Right now, there is no equal protection under the law for preborn human beings in Idaho, and as we wait decade after decade to find friends on the Supreme Court, we allow the murder of 1,750 Idaho babies every year. We should not allow one more week to go by while abiding by these unjust judicial opinions. Courts do not make laws – they render opinions. And their opinions are not valid if those opinions are an egregious violation of the protections afforded to the people by the 5th, 9th, 10th and 14th amendments to the US Constitution and by Article I, Section 1 of the Idaho Constitution. Our legislature and governor have a moral, constitutional and legal responsibility to protect all human life. The state of the emergency for the preborn suggests the right course of action is to defy the courts that are contrary to the equal protection of all human life.
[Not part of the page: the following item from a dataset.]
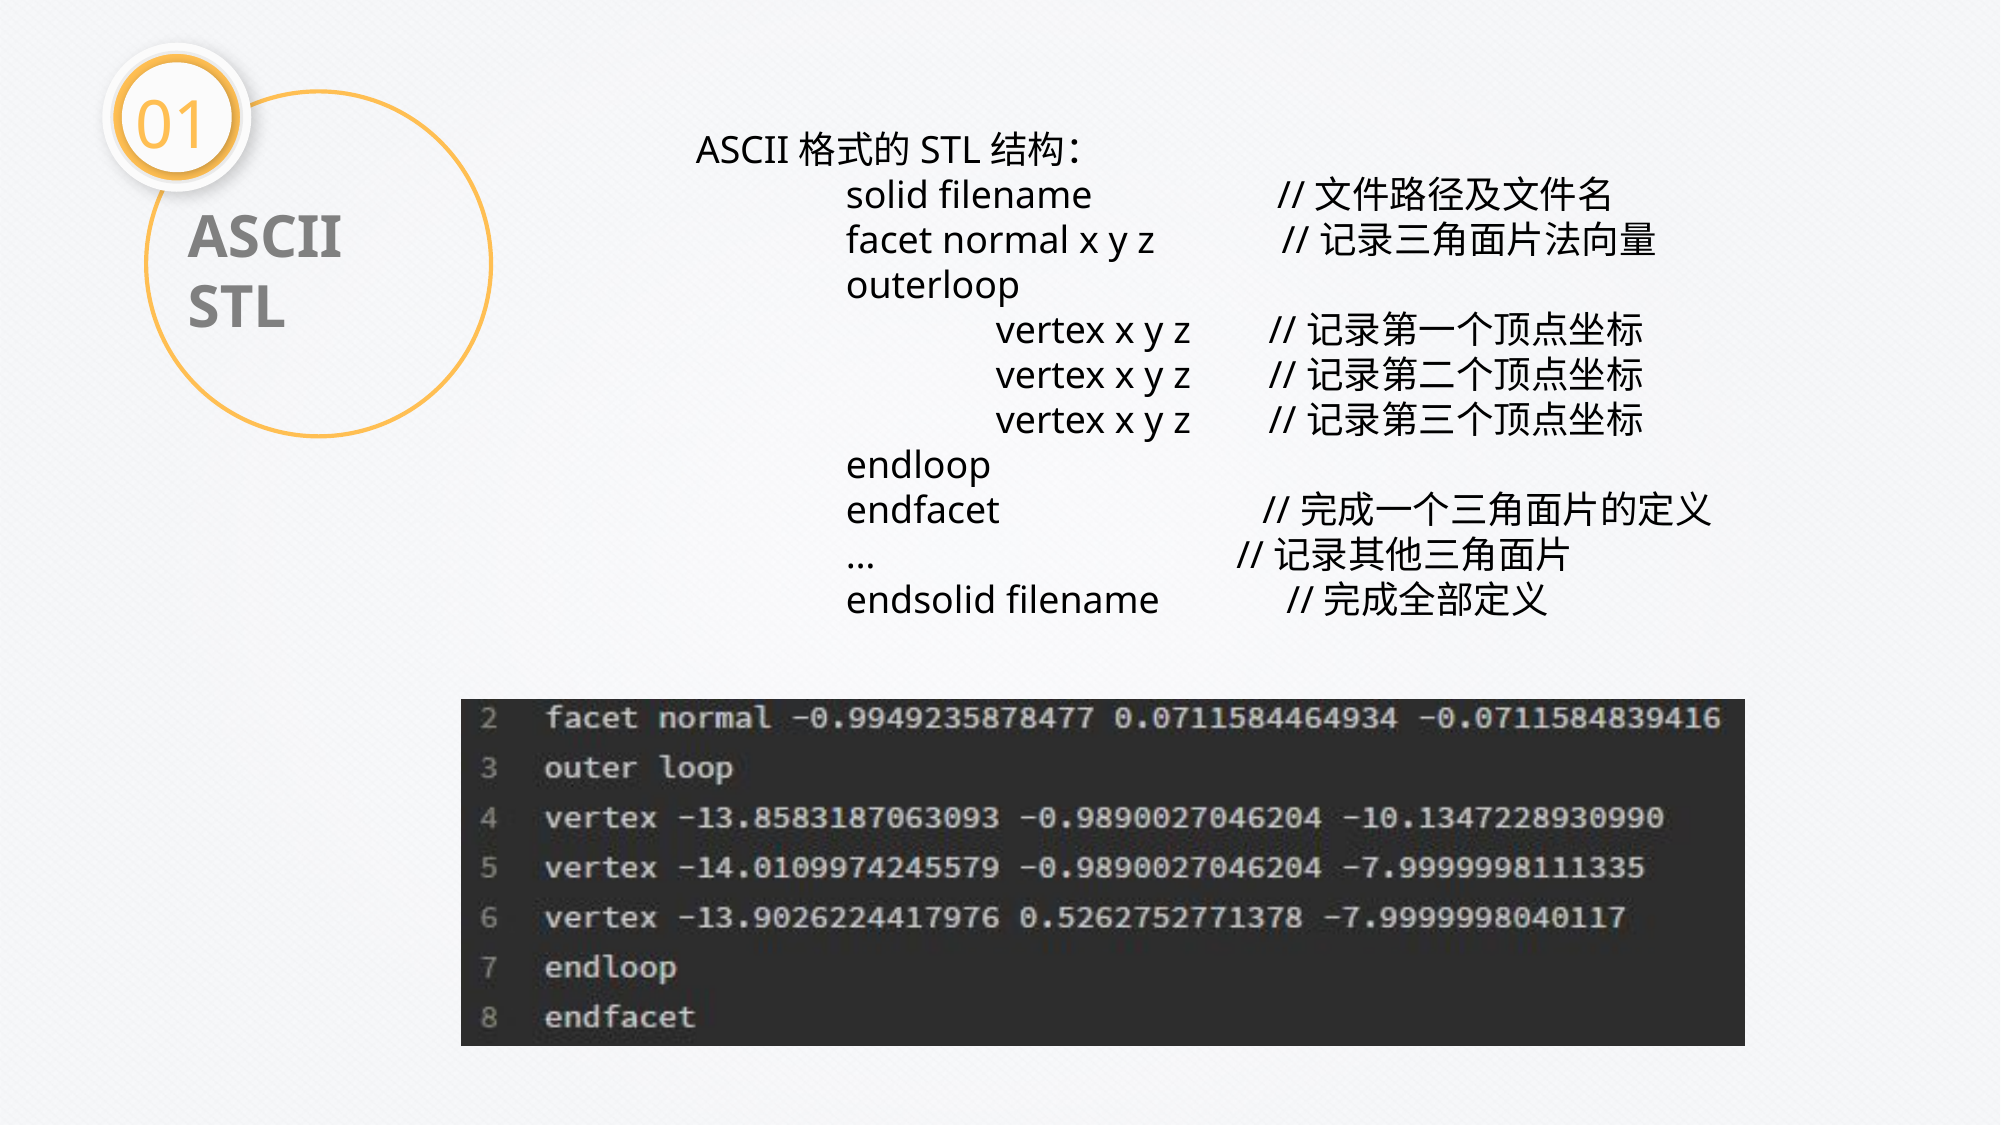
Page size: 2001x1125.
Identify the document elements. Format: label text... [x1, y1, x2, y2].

Our Idaho initiative petition starts from the premise that the courts need to be ignored and defied. Unfortunately, legal abortion now is not just a matter of unjust court opinion. Because of the state of Idaho’s capitulation to unjust courts, we now have two whole chapters of Idaho code that represent the sum total of decades of abortion regulation. These are the title 18, chapters 5 and 6 that our initiative will repeal (in fact, chapter 5 is not even being enforced presently because of a federal court ruling against it, of course). In our aggravated battery criminal law, we have written in an exception to aggravated battery that allows mothers and abortionists to commit aggravated battery legally against the preborn child while they are in the process of killing the preborn child. So, we amend that code to get rid of the exception for them to commit that crime. Then, we repeal the section 18-4016 of our murder laws that allow mothers and abortionists to kill preborn children.
The difference between legislation that would abolish abortion versus pro-life legislation is that the abolitionist legislation does not attempt to regulate murder. Rather, it prohibits murder altogether.